By Natalie Lord
The potency and potential of blockchain technology is immense. Last week we looked at the ways in which it could impact the banking industry, focusing on the payments and clearance and settlements systems in particular. Here we take a look at how it could generate further change and result in significant cost savings in the fundraising arena and in the securities market.
Traditionally, fundraising has been done through raising venture capital, which is a drawn-out procedure. You compile a deck, attend numerous meetings with various parties and engage in extended negotiations over equity and valuation, with the hope of getting a commitment for funds.
With initial coin offerings (ICOs), money is raised by selling coins or tokens, therein cutting out the traditional investor or venture capital company, along with all the due-diligence that comes with that way of investing.
In an ICO, projects sell coins of tokens in exchange for funding. The value of the token is linked, in theory, to the success of the blockchain company. This means that investing in tokens enables the investor to hopefully benefit from value and usage.
In 2018, after a year-long ICO, blockchain company EOS raised more than US$4bn.
In the securities arena, blockchain removes the go-between in asset rights transfers.
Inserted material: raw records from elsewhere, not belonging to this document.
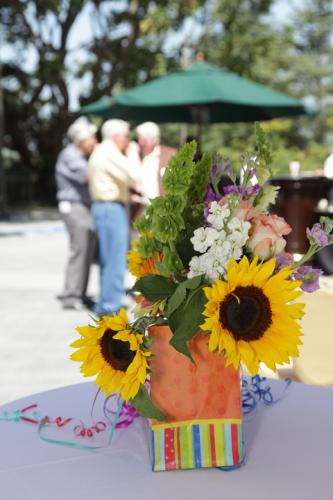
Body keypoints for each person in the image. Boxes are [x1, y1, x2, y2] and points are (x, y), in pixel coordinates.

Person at [88, 119, 141, 315]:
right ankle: (110, 305)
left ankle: (107, 302)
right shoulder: (109, 151)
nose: (128, 141)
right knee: (115, 259)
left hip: (106, 207)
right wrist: (133, 152)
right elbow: (135, 175)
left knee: (108, 258)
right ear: (117, 136)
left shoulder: (103, 151)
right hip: (111, 208)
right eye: (127, 136)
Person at [55, 117, 97, 310]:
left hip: (82, 207)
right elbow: (89, 176)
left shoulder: (79, 156)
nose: (95, 142)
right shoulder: (70, 155)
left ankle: (80, 292)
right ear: (82, 140)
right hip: (75, 206)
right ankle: (71, 296)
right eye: (92, 138)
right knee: (79, 250)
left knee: (86, 251)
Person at [136, 122, 176, 200]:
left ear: (156, 140)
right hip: (141, 207)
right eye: (139, 139)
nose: (141, 143)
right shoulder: (134, 154)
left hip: (164, 206)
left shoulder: (170, 155)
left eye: (144, 140)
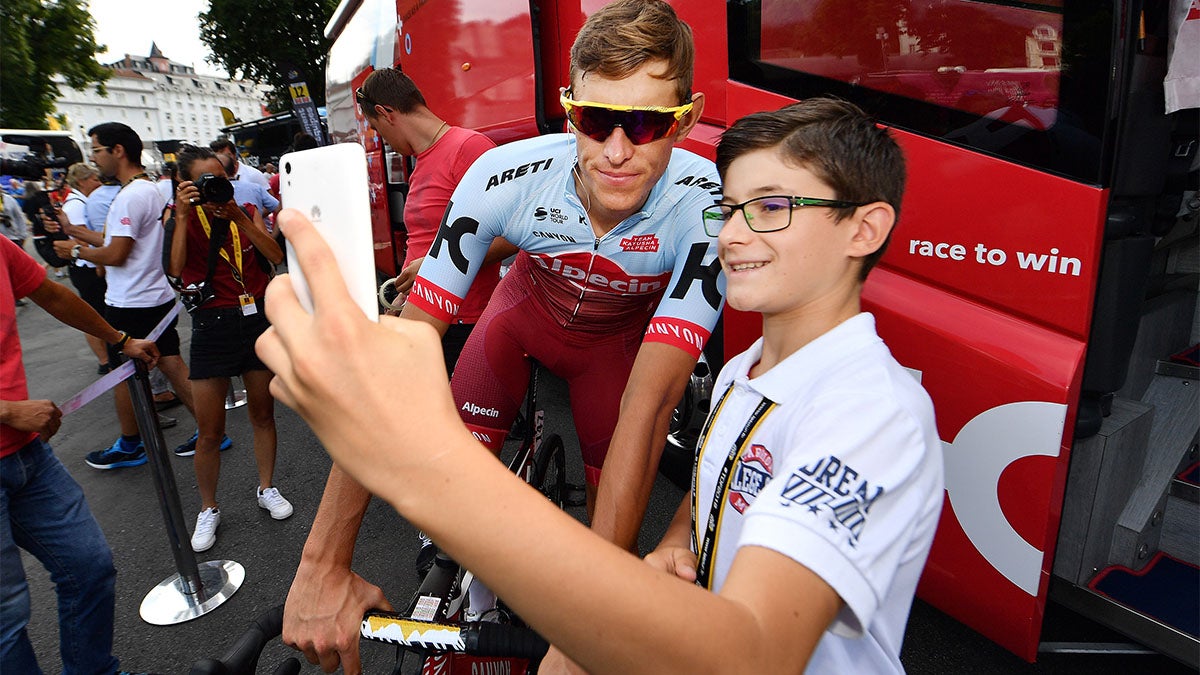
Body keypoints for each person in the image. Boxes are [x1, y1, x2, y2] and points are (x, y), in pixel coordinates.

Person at [258, 96, 944, 675]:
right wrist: (679, 545)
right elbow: (721, 489)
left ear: (865, 227)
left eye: (770, 208)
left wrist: (420, 466)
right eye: (730, 208)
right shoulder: (749, 367)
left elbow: (758, 652)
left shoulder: (871, 411)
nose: (732, 235)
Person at [281, 1, 724, 669]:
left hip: (615, 364)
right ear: (569, 107)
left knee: (608, 559)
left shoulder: (708, 202)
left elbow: (652, 399)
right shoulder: (502, 174)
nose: (616, 150)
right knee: (452, 498)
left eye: (647, 123)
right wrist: (322, 562)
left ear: (686, 118)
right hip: (515, 325)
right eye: (596, 119)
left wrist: (593, 627)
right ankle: (477, 581)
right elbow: (394, 361)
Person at [1, 236, 159, 674]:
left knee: (89, 567)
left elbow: (50, 293)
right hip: (18, 432)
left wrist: (118, 338)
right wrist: (8, 409)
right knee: (6, 617)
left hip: (26, 455)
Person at [168, 145, 291, 552]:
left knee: (262, 412)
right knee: (209, 430)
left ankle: (267, 487)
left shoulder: (243, 210)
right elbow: (174, 268)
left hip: (255, 320)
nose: (213, 186)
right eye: (203, 181)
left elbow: (274, 256)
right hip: (212, 324)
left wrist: (239, 215)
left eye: (218, 177)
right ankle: (208, 508)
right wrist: (184, 215)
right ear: (186, 184)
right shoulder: (179, 216)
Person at [52, 122, 197, 470]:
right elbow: (116, 243)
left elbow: (116, 254)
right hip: (150, 294)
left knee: (122, 371)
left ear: (118, 150)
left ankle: (132, 443)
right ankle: (210, 428)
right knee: (169, 359)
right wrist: (76, 235)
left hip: (133, 299)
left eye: (96, 150)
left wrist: (74, 252)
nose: (93, 158)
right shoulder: (145, 189)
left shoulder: (131, 195)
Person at [356, 67, 500, 373]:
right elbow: (422, 242)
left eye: (378, 130)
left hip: (462, 322)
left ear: (386, 113)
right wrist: (399, 301)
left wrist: (437, 264)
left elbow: (511, 234)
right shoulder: (422, 160)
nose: (385, 142)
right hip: (424, 316)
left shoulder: (468, 148)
This lowers asset exchange fees and gives access to wider global markets, therein reducing the instability of the traditional securities market.
Currently, in order to buy or sell assets like debt, commodities or stock you need to be able to track who owns what. This is done through a complex chain of exchanges, brokers, clearing houses, central security depositories and custodian banks. It’s all about paper ownership, which is slow and vulnerable to inaccuracy or deceit.
If you buy a share in a company now you might place an order through a stock exchange which matches you with a seller. You’d then pay for a certificate of ownership for the share. When you’re trying to execute this transaction electronically, it gets even more complicated. Instead of dealing with the daily management of assets, we outsource the shares to custodian banks for safeguarding. But buyers and sellers don’t often use the same custodian banks which means the banks need to rely on a trusted third party to hold onto all the paper certificates. Simply put, to settle and clear an order on an exchange involves multiple intermediaries and potential for error.
The system is inefficient and imprecise. Timewise, securities transactions take from one to three days to settle because all the books need to be reconciled at the end of each day. Then transactions often need to be manually validated and this comes at a cost.
Because of blockchain’s distributed ledger, the rights to an asset can be transferred through cryptographic tokens. Bitcoin and Ethereum have achieved this through digital assets, but new blockchain companies are looking into ways of tokenizing all manner of real-world assets from real estate to gold. Further, tokenized securities can work as programmable equity because of smart contracts. This means that thanks to a few lines of code, paying out dividends or performing stock buybacks can be easily managed.
It’s estimated that moving securities on blockchain could save between US$17bn to US$24bn annually in global trade processing costs.